How’s Raul Castro’s Brother?
When a Cuban or a foreigner living in Cuba travels abroad nowadays they are usually confronted with questions on how things are going in Cuba under Raul Castro.
It is now common knowledge that Raul Castro is the new president of Cuba and that changes are occurring in the country. However, people around the world have been left wondering what exactly is changing and how this is impacting ordinary Cubans.
For those who have an overall positive impression of the Cuban revolution, there is concern that the changes being talked about in the foreign media could mean a penetration of consumerism, capitalism or inequalities, which they hope not to see.
Others ask the question based on an image of a repressed, downtrodden people, without the creature comforts that most people in the industrialized world possess, and that most populations aspire to have.

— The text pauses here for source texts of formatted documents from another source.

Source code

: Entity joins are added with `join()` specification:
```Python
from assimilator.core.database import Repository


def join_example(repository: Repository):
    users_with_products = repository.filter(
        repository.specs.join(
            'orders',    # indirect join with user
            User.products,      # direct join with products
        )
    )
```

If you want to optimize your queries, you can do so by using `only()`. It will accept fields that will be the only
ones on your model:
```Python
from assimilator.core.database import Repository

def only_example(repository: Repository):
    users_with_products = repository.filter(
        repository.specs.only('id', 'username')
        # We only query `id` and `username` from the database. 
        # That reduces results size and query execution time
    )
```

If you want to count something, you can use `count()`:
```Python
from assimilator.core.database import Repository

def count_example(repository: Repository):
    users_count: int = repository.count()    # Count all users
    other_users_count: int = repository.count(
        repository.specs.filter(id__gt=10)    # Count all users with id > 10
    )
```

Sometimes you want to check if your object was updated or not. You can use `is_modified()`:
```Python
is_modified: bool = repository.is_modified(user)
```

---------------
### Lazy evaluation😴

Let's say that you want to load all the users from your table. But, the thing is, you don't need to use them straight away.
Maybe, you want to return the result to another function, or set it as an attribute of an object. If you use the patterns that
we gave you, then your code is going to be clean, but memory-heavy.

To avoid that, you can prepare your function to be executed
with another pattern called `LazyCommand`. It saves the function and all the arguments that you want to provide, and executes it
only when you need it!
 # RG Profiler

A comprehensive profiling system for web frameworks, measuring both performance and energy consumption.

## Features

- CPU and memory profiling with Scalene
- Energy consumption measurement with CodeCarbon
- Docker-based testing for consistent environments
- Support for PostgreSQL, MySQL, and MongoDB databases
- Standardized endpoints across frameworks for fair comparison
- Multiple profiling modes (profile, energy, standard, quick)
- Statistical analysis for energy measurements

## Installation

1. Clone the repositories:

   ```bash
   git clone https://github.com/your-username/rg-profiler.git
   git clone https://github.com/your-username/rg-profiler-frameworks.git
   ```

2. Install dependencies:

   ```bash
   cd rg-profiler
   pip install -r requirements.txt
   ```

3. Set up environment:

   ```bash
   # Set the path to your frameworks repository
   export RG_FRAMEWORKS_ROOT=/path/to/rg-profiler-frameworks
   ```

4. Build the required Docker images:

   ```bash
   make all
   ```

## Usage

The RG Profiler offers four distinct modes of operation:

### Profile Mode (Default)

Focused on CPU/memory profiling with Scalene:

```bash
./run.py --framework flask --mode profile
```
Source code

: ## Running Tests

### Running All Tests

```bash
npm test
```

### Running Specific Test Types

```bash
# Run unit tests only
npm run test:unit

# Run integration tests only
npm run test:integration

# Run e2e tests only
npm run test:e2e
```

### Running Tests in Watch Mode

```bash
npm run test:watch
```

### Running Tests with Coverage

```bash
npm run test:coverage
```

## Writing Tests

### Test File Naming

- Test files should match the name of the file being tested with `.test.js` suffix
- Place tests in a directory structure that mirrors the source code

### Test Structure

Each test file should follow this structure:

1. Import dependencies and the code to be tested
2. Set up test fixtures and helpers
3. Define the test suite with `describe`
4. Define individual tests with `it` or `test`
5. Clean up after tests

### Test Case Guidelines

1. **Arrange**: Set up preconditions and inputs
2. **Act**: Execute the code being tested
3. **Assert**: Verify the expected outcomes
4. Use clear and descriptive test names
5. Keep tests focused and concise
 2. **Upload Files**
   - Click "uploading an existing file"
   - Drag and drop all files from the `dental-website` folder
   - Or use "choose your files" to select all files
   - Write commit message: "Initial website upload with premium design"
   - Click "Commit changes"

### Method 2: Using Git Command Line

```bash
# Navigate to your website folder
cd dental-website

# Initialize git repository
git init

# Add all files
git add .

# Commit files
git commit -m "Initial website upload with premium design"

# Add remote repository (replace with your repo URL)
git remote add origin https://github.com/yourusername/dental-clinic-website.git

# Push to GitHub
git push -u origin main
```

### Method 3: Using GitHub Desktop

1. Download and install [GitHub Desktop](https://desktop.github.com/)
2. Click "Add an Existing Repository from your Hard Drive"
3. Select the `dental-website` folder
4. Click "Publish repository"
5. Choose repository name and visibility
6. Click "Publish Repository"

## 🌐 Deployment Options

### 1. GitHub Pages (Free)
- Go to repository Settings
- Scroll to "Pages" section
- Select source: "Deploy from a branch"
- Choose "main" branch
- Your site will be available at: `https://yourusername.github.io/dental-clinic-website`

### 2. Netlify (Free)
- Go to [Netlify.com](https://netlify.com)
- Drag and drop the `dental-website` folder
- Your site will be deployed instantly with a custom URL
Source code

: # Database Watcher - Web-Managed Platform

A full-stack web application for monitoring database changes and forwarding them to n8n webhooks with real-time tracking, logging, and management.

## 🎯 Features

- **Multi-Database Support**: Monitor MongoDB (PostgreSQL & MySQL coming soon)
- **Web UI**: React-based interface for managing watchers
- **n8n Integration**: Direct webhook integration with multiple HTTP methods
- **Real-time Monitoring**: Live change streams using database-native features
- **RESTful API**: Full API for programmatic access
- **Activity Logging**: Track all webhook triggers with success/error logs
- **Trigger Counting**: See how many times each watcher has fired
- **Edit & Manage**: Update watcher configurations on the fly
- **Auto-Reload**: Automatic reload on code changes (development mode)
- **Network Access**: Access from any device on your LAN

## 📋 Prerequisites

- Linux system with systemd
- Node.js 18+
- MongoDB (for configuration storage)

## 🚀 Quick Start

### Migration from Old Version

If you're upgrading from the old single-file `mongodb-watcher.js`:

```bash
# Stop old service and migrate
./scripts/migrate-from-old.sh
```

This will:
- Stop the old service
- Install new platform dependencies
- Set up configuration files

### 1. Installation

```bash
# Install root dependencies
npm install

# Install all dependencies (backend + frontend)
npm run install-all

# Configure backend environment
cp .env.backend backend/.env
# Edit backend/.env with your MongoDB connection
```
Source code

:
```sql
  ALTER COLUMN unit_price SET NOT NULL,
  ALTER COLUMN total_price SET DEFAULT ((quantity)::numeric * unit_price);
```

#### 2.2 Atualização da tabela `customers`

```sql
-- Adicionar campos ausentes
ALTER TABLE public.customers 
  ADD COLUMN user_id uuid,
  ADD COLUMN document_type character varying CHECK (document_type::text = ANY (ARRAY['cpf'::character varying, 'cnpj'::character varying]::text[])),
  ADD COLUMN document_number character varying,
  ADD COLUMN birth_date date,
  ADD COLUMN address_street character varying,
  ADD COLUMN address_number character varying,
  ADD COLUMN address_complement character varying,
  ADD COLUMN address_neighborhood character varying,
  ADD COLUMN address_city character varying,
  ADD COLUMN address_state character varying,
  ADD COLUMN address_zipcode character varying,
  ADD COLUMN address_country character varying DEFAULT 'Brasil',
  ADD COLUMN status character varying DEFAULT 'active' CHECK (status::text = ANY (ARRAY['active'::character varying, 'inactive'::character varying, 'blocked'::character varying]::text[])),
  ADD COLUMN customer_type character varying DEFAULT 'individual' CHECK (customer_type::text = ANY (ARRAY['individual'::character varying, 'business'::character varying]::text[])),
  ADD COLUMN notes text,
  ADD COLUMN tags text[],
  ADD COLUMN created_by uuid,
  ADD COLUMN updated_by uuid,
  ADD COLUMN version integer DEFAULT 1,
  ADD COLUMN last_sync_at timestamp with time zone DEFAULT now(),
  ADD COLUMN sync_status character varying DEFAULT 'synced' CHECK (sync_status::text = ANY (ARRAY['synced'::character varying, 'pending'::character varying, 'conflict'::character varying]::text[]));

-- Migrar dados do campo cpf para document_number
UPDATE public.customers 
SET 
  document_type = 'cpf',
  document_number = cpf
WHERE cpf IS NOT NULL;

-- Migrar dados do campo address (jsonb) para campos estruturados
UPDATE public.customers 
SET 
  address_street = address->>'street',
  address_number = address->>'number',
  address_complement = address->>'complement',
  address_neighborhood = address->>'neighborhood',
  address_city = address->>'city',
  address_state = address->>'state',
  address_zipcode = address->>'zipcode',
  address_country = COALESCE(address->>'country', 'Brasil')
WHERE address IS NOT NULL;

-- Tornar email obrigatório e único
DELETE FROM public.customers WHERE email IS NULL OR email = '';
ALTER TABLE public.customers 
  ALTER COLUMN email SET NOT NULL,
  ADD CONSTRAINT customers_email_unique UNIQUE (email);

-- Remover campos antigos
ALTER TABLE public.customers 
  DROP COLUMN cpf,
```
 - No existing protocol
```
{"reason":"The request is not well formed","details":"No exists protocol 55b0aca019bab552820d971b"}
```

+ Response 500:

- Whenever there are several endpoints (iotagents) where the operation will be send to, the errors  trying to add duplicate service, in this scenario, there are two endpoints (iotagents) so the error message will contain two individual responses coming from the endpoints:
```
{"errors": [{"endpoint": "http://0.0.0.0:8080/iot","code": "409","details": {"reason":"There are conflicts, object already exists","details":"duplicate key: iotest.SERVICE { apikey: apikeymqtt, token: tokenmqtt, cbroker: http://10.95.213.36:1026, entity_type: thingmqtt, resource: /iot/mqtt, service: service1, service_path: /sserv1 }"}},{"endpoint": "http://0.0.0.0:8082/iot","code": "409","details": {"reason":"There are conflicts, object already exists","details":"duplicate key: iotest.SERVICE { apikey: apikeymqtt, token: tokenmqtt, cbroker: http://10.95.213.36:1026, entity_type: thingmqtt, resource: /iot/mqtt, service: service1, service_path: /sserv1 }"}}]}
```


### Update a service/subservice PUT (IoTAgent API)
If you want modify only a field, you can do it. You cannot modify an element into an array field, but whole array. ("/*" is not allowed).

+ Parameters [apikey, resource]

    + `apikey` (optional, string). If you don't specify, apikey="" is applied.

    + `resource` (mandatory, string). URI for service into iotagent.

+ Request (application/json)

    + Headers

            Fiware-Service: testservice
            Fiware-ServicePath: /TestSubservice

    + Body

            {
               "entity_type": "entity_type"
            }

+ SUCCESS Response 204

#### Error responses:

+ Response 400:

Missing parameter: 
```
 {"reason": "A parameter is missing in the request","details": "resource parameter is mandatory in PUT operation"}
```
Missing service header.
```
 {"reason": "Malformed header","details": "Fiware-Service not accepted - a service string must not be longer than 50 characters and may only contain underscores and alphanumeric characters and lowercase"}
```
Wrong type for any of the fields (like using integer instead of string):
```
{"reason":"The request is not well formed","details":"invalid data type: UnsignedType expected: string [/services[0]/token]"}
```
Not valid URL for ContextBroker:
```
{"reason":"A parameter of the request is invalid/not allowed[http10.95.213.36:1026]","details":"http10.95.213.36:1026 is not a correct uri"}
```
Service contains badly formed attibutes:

On a recent trip that took me through Mexico City, I was surprised by the question from an immigration officer as he checked my passport with the Cuban stamps: “How’s Raul Castro’s brother?”
I explained that Fidel has not appeared in public since he had abdominal surgery two years ago, but remains active with the pen, writing commentaries for the local media and continuing to serve as the country’s top political advisor.
I am usually guarded about political discussions when I need the OK to enter a country, so I was pleasantly surprised when the immigration officer volunteered his own comment.
He noted the recent announcement that the Mexican government is considering a joint vaccine production program with Cuba, and praised the island’s advances in the field.
After my passport was stamped, I mentioned that the cooling of long-standing good relations that occurred under the administration of former President Vicente Fox now appears to be a thing of the past.
The officer smiled and nodded his head in agreement.
I’ve always admired how Mexico, despite its own internal contradictions and conflicts, was able to dodge the US pressure on Cuba when much of the hemisphere buckled and broke off relations in the early 1960s.
Today, of course, Cuba now has good relations including cooperation and/or commerce with most countries of Latin America and the Caribbean. Judging by the immigration officer’s friendly comments, Mexico is no exception.